Checkpoint: at this point, all state for this batch is on disk. If the agent crashes and restarts, it can resume from the experiment log without loss.

3.6 Check Stopping Criteria

Stop the loop if ANY of these are true:

  • Target reached:
    stopping.target_reached
    is true,
    metric.primary.target
    is set, and the primary metric reaches that target according to
    metric.primary.direction
    (
    >=
    for
    maximize
    ,
    <=
    for
    minimize
    )
  • Max iterations: total experiments run >=
    stopping.max_iterations
  • Max hours: wall-clock time since Phase 3 start >=
    stopping.max_hours
  • Judge budget exhausted: cumulative judge spend >=
    metric.judge.max_total_cost_usd
    (if set)
  • Plateau: no improvement for
    stopping.plateau_iterations
    consecutive experiments
  • Manual stop: user interrupts (save state and proceed to Phase 4)
  • Empty backlog: no hypotheses remain and no new ones can be generated

If no stopping criterion is met, proceed to the next batch (step 3.1).

3.7 Cross-Cutting Concerns

Codex failure cascade: Track consecutive Codex delegation failures.

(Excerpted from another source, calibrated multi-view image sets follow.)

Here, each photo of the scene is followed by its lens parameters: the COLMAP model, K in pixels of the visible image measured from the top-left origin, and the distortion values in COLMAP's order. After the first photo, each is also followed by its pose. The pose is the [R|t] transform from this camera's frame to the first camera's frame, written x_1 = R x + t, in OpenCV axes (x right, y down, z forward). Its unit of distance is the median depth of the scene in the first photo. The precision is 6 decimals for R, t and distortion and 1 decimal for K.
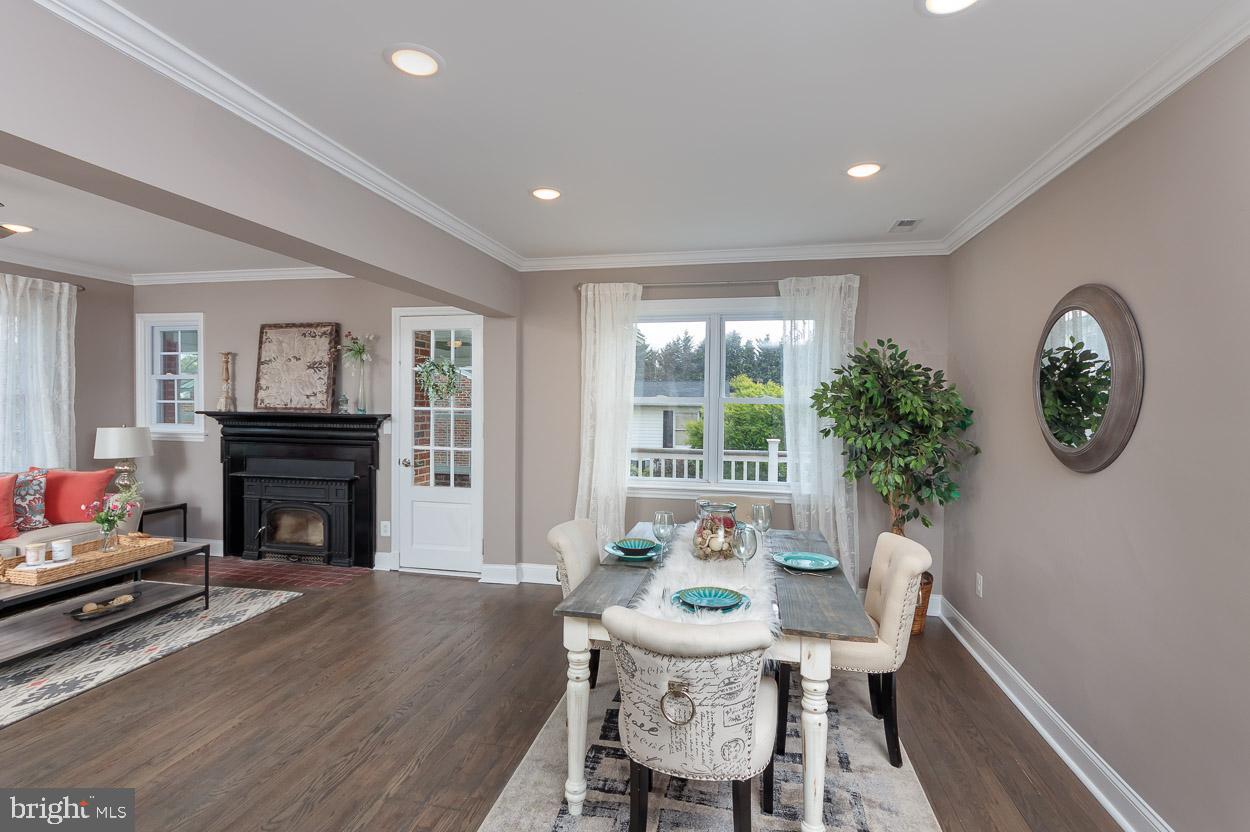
lens RADIAL K [[611.5, 0, 625.0], [0, 611.5, 416.0], [0, 0, 1]] dist [0.001563, 0.000819]
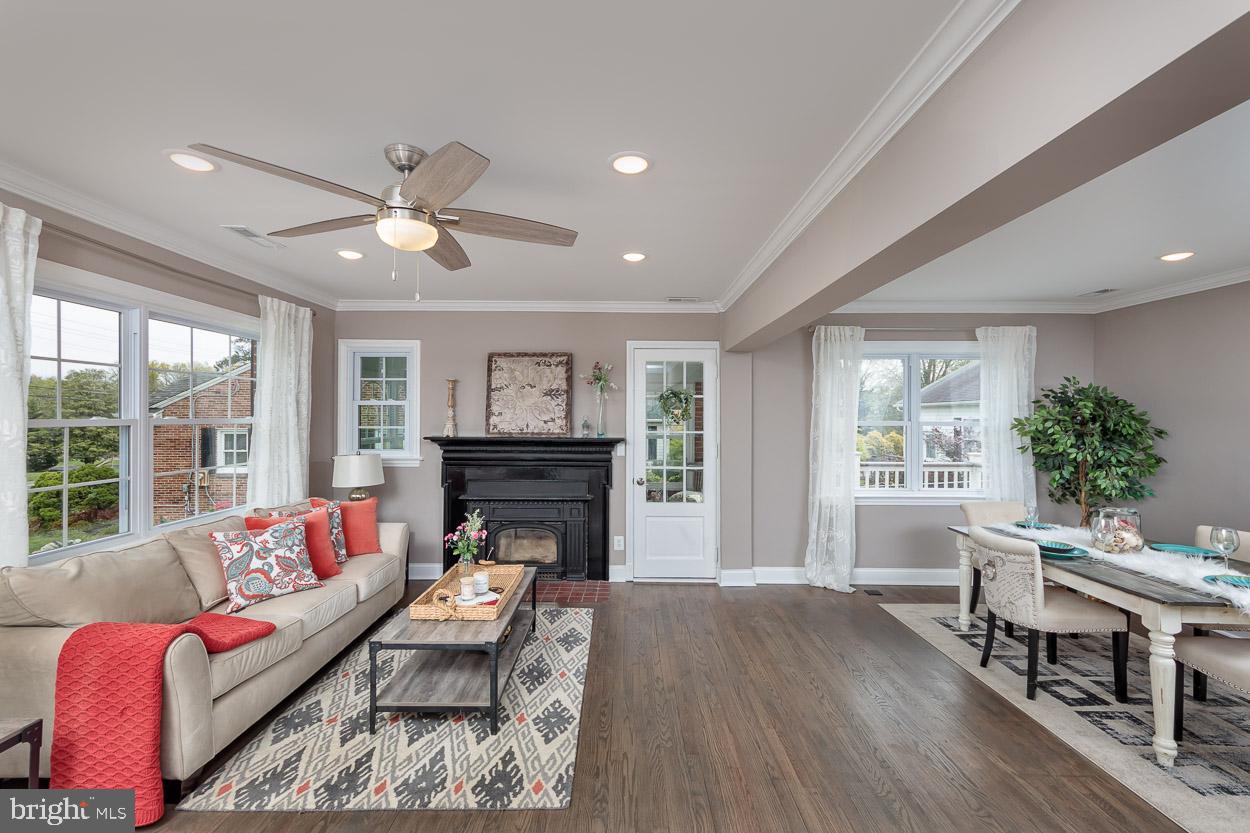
lens RADIAL K [[534.9, 0, 625.0], [0, 534.9, 416.5], [0, 0, 1]] dist [-0.001159, -0.000194]
pose [[0.977730, -0.005296, 0.209802, -0.580174], [0.010212, 0.999698, -0.022354, -0.019242], [-0.209620, 0.023999, 0.977488, 0.064148]]
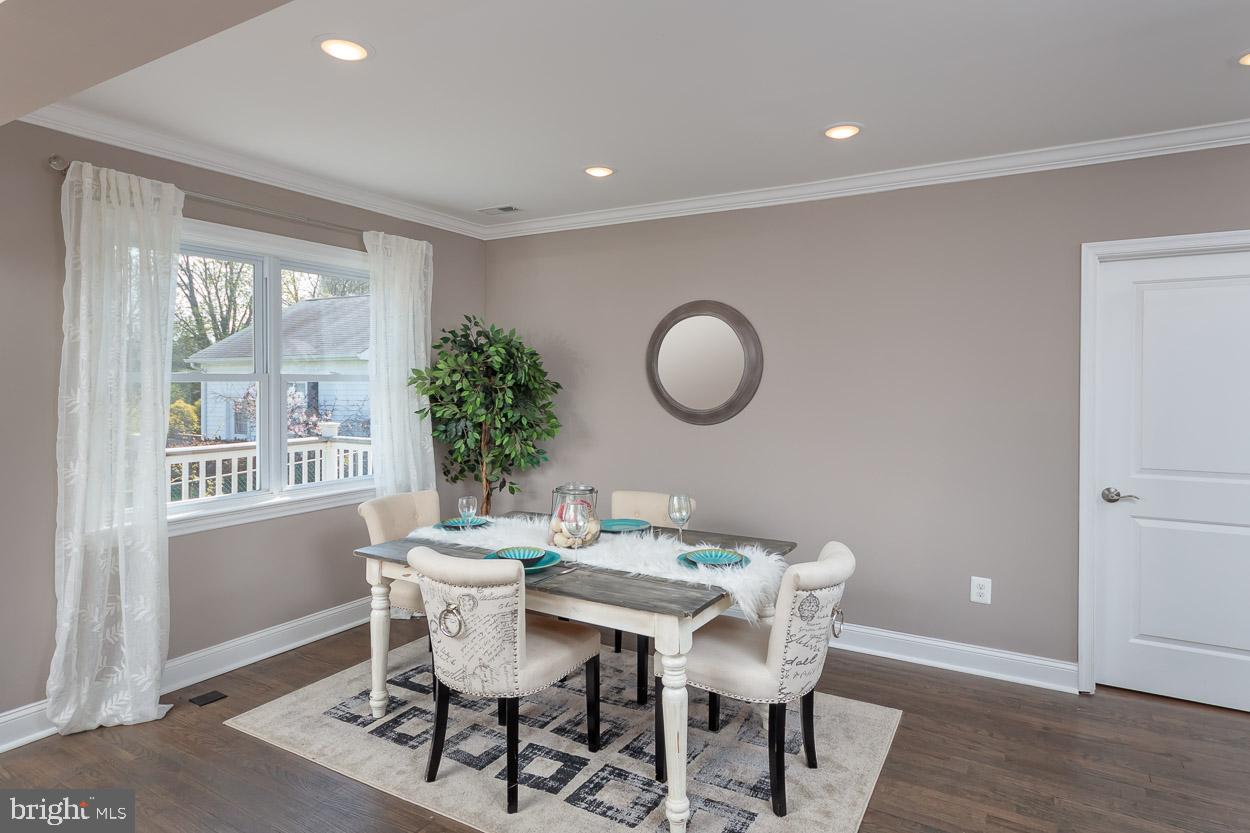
lens RADIAL K [[697.9, 0, 628.9], [0, 697.9, 388.7], [0, 0, 1]] dist [0.000996, 0.000299]
pose [[0.309253, -0.017827, 0.950813, -0.451409], [0.024650, 0.999639, 0.010725, -0.009365], [-0.950660, 0.020121, 0.309581, 0.312335]]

After 3 consecutive failures, auto-disable Codex for remaining experiments and fall back to subagent dispatch. Log the switch.

Error handling: If an experiment's measurement command crashes, times out, or produces malformed output:

  • Log as outcome
    error
    or
    timeout
    with the error message
  • Revert the experiment (cleanup worktree)
  • The loop continues with remaining experiments in the batch

Progress reporting: After each batch, report:

  • Batch N of estimated M (based on backlog size)
  • Experiments run this batch and total
  • Current best metric and improvement from baseline
  • Cumulative judge cost (if applicable)

Crash recovery: See Persistence Discipline section. Per-experiment

result.yaml
markers are written in step 3.3. Individual experiment results are appended to the log immediately in step 3.3. Batch-level state (outcomes, best, digest) is written in step 3.5. On resume (Phase 0.4), the log on disk is the ground truth — scan for any
result.yaml
markers not yet reflected in the log.


Phase 4: Wrap-Up

4.1 Present Deferred Hypotheses

If any hypotheses were deferred due to unapproved dependencies:

  1. List them with their dependency requirements
  2. Ask the user whether to approve, skip, or save for a future run
  3. If approved: add to backlog and offer to re-enter Phase 3 for one more round

4.2 Summarize Results

Present a comprehensive summary:

Optimization: <spec-name>
Duration: <wall-clock time>
Total experiments: <count>
  Kept: <count> (including <runner_up_kept_count> runner-up merges)
  Reverted: <count>
  Degenerate: <count>
  Errors: <count>
  Deferred: <count>

Baseline -> Final:
  <primary_metric>: <baseline_value> -> <final_value> (<delta>)
  <gate_metrics>: ...
  <diagnostics>: ...

Judge cost: $<total_judge_cost_usd> (if applicable)

Key improvements:
  1. <kept experiment 1 hypothesis> (+<delta>)
  2. <kept experiment 2 hypothesis> (+<delta>)
  ...

4.3 Preserve and Offer Next Steps

The optimization branch (

optimize/<spec-name>
) is preserved with all commits from kept experiments. The experiment log and strategy digest remain in local
.context/...
scratch space for resume and audit on this machine only; they do not travel with the branch because
.context/
is gitignored.

Present post-completion options via the platform question tool:

  1. Run
    /ce-code-review
    on the cumulative diff (baseline to final). Load the
    ce-code-review
    skill with
    mode:autofix
    on the optimization branch.
  2. Run
    /ce-compound
    to document the winning strategy as an institutional learning.
  3. Create PR from the optimization branch to the default branch.
  4. Continue with more experiments: re-enter Phase 3 with the current state. State re-read first.
  5. Done -- leave the optimization branch for manual review.

4.4 Cleanup

Clean up scratch space:

# Keep the experiment log for local resume/audit on this machine
# Remove temporary batch artifacts
rm -f .context/compound-engineering/ce-optimize/<spec-name>/strategy-digest.md

Do NOT delete the experiment log if the user may resume locally or wants a local audit trail. If they need a durable shared artifact, summarize or export the results into a tracked path before cleanup. Do NOT delete experiment worktrees that are still being referenced.